- [WHAT YOU ARE ASKED TO DO]:
In the lines of the material below, swap "brinquedos criativos" for "jogos educativos" and keep everything else the same. Cover all of the material, and leave the pictures out of your answer.

#### SOURCE INFORMATION ####

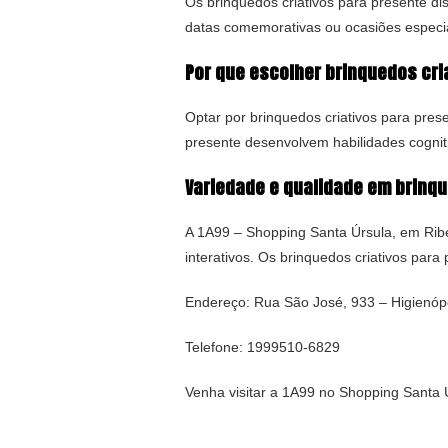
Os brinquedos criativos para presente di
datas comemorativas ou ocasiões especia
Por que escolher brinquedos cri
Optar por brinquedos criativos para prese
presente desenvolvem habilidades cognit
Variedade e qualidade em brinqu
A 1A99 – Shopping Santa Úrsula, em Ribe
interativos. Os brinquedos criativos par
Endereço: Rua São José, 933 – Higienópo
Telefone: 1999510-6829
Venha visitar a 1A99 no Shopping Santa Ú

####

- [SOLUTION TO THIS TASK]:
Os jogos educativos para presente di
datas comemorativas ou ocasiões especia
Por que escolher brinquedos cri
Optar por jogos educativos para prese
presente desenvolvem habilidades cognit
Variedade e qualidade em brinqu
A 1A99 – Shopping Santa Úrsula, em Ribe
interativos. Os jogos educativos par
Endereço: Rua São José, 933 – Higienópo
Telefone: 1999510-6829
Venha visitar a 1A99 no Shopping Santa Ú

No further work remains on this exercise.